2. Test for Structural Signal Decay Post-Announcement
Run rolling window regressions and Chow tests to identify breakpoints in factor performance or autocorrelation. Validate whether alpha signals maintain stability across the new policy regime.

3. Decompose Trend Attribution by Policy Regime
Segment trend strategy PnL around political events and measure conditional Sharpe. Use macro-filtered overlays to isolate persistent price moves from reactive noise.

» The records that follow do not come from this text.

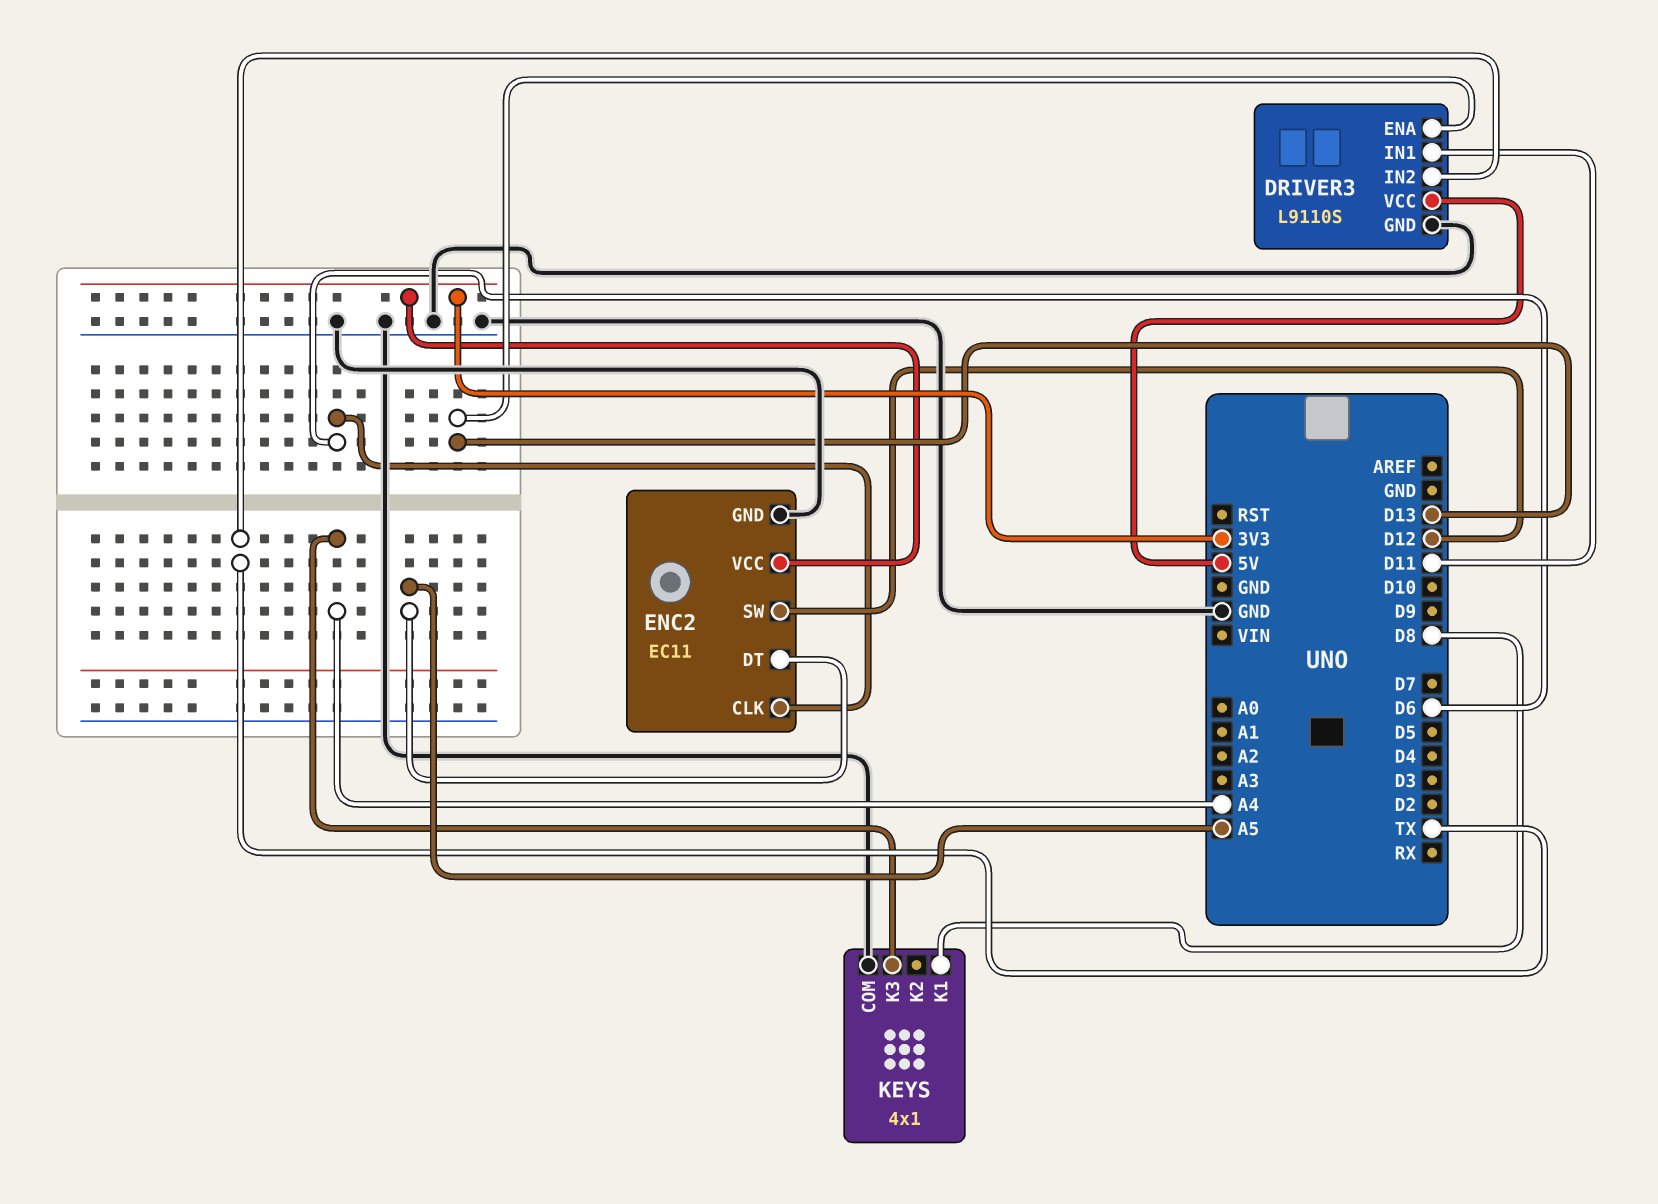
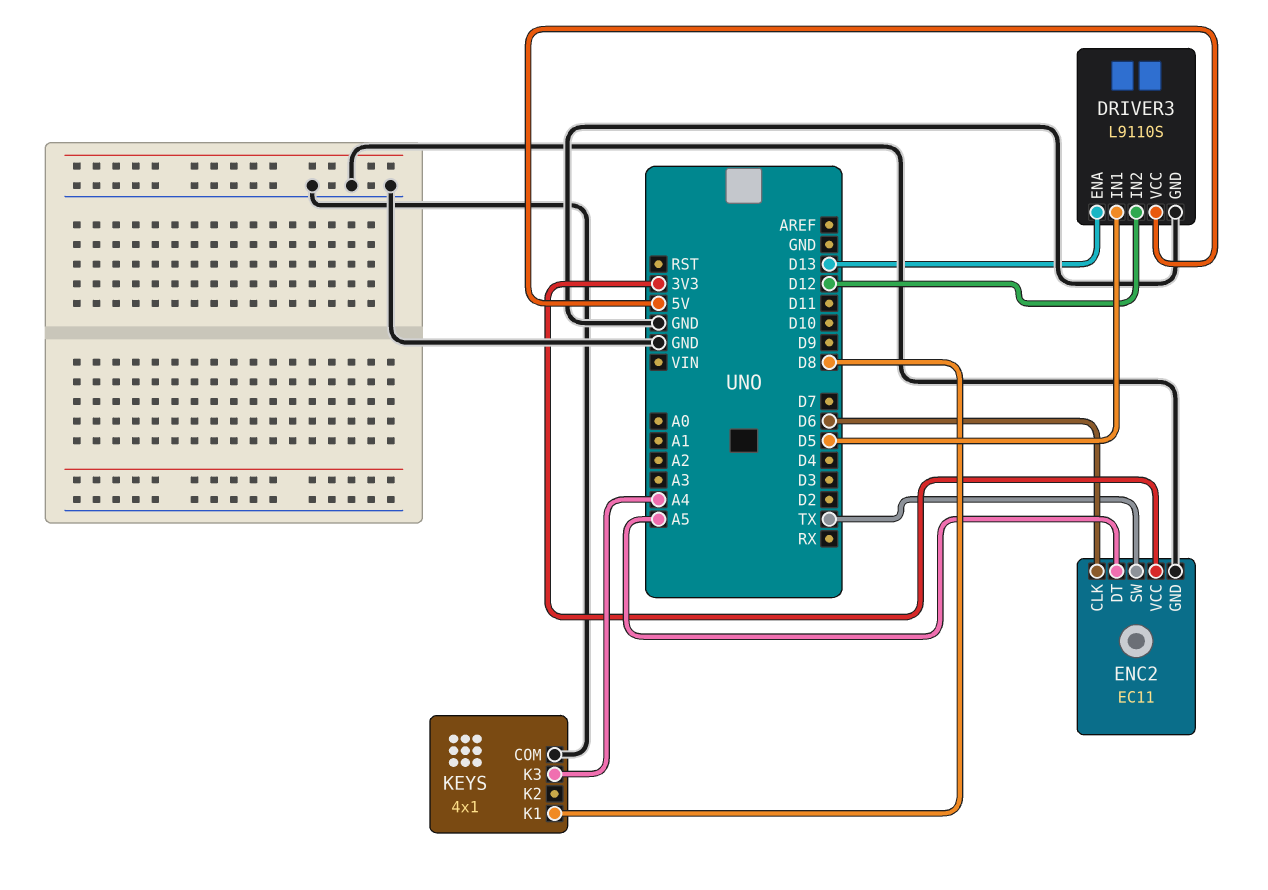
DRIVER3 pin IN1: D11 -> D5
DRIVER3 pin IN2: TX -> D12
ENC2 pin SW: D12 -> TX

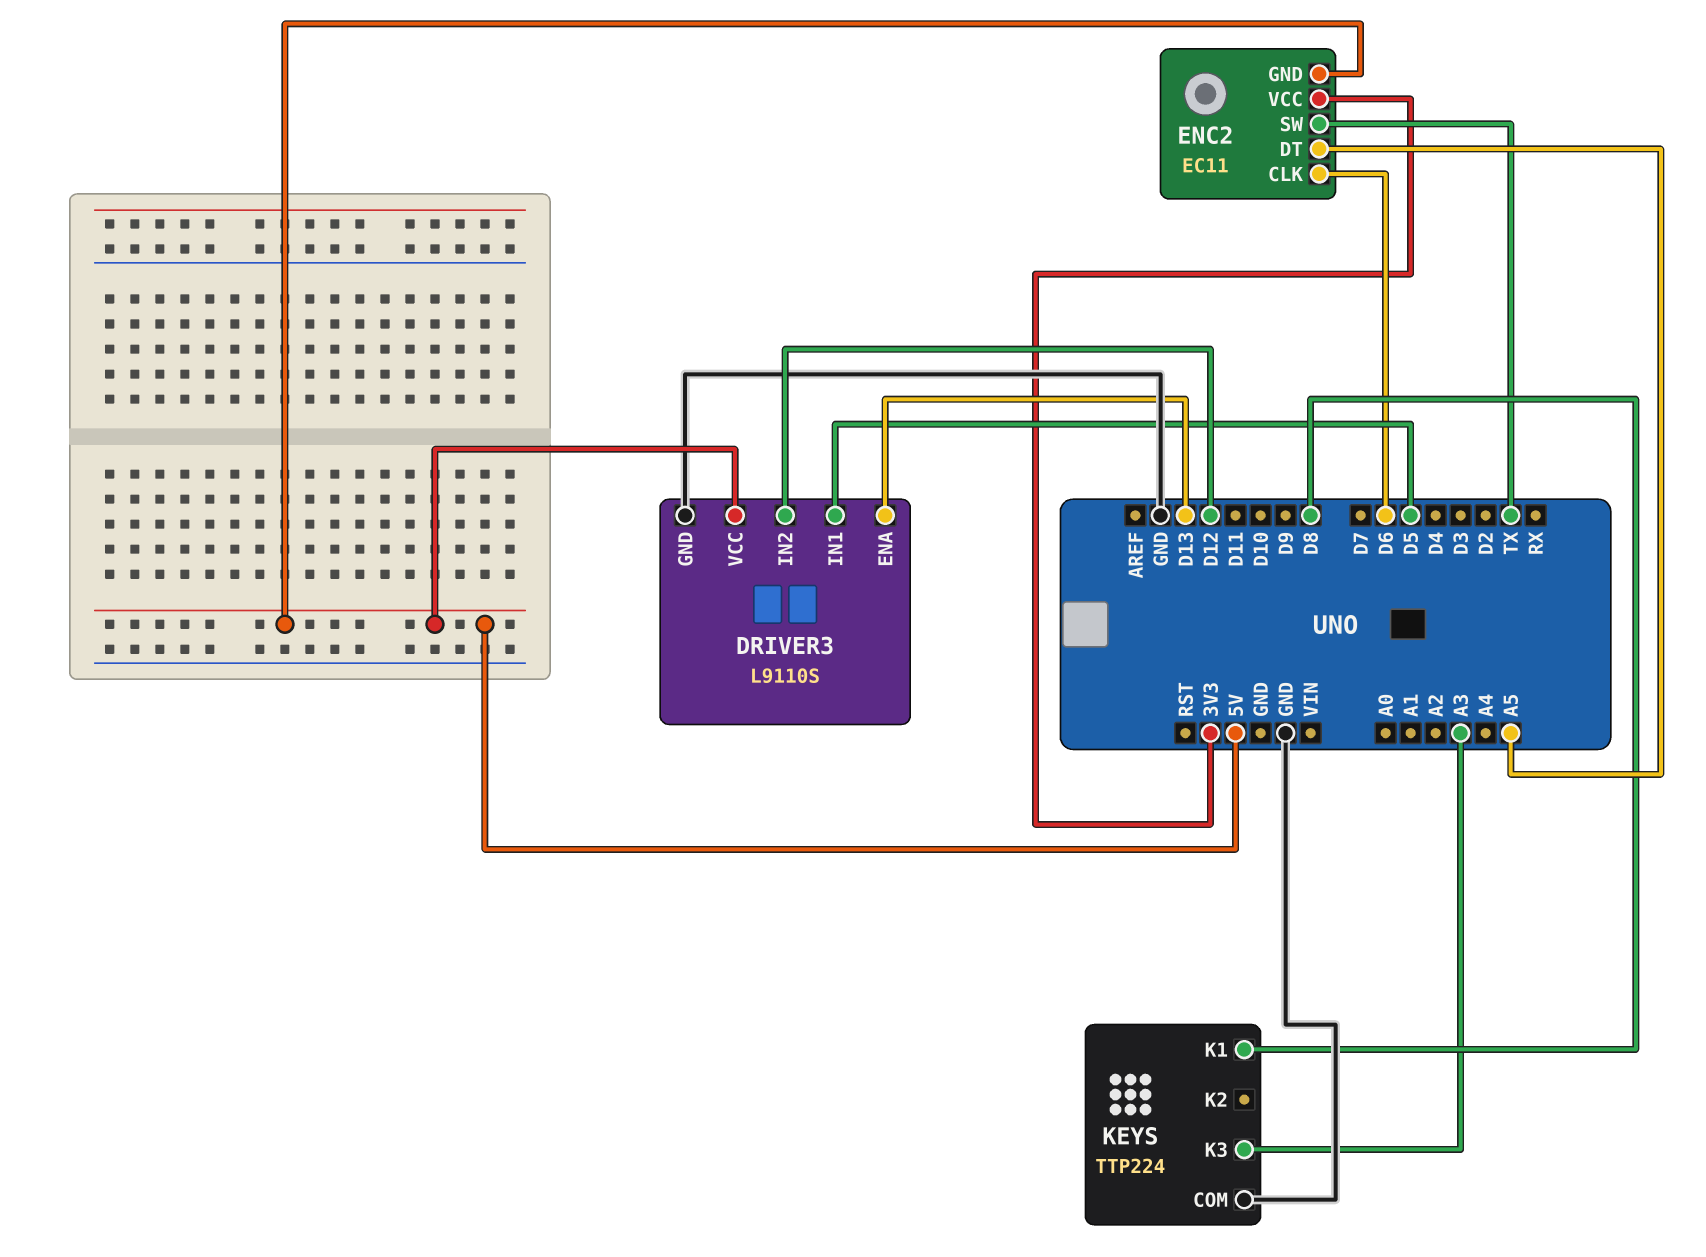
ENC2 pin GND: GND -> 5V
KEYS: 4x1 -> TTP224
KEYS pin K3: A4 -> A3

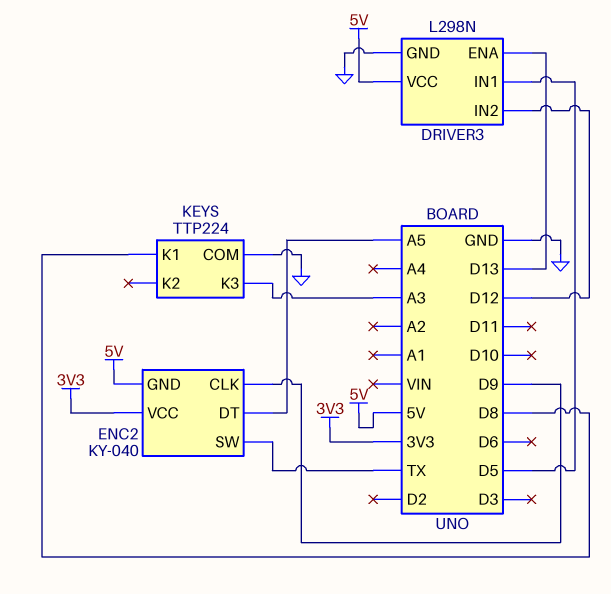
DRIVER3: L9110S -> L298N
ENC2: EC11 -> KY-040
ENC2 pin CLK: D6 -> D9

4. Run Event Studies to Quantify Short-Term Sensitivity to Policy Shocks
Use cumulative abnormal return (CAR) analysis across pre-, intra-, and post-event windows. Calibrate against benchmark exposures estimated prior to the shock (e.g., beta coefficients). Apply statistical tests to detect shifts in market-implied expectations of the strategy’s value or future cash flows.

There’s a difference between volatility and change. Quants know how to handle the former. The challenge now is recognising the latter.

The Knowledge Buffet

📖  Modeling Mindsets: The Many Cultures Of Learning From Data 📖

by Christoph Molnar 

Most quants have a default way of thinking—Bayesian, frequentist, machine learning—and tend to stick with what’s familiar or what’s worked in the past. Modeling Mindsets is a useful reminder that a lot of that is habit > preference. It doesn’t argue for one approach over another, but it does help surface the assumptions that shape how problems are framed, tools are chosen, and results are interpreted. Especially worth reading if a model’s ever failed quietly and the why wasn’t obvious.

The Closing Bell

Did you know?

The Medallion Fund’s Sharpe ratio is so high that standard significance tests stop being useful — because its returns are almost too consistent to model using standard risk metrics.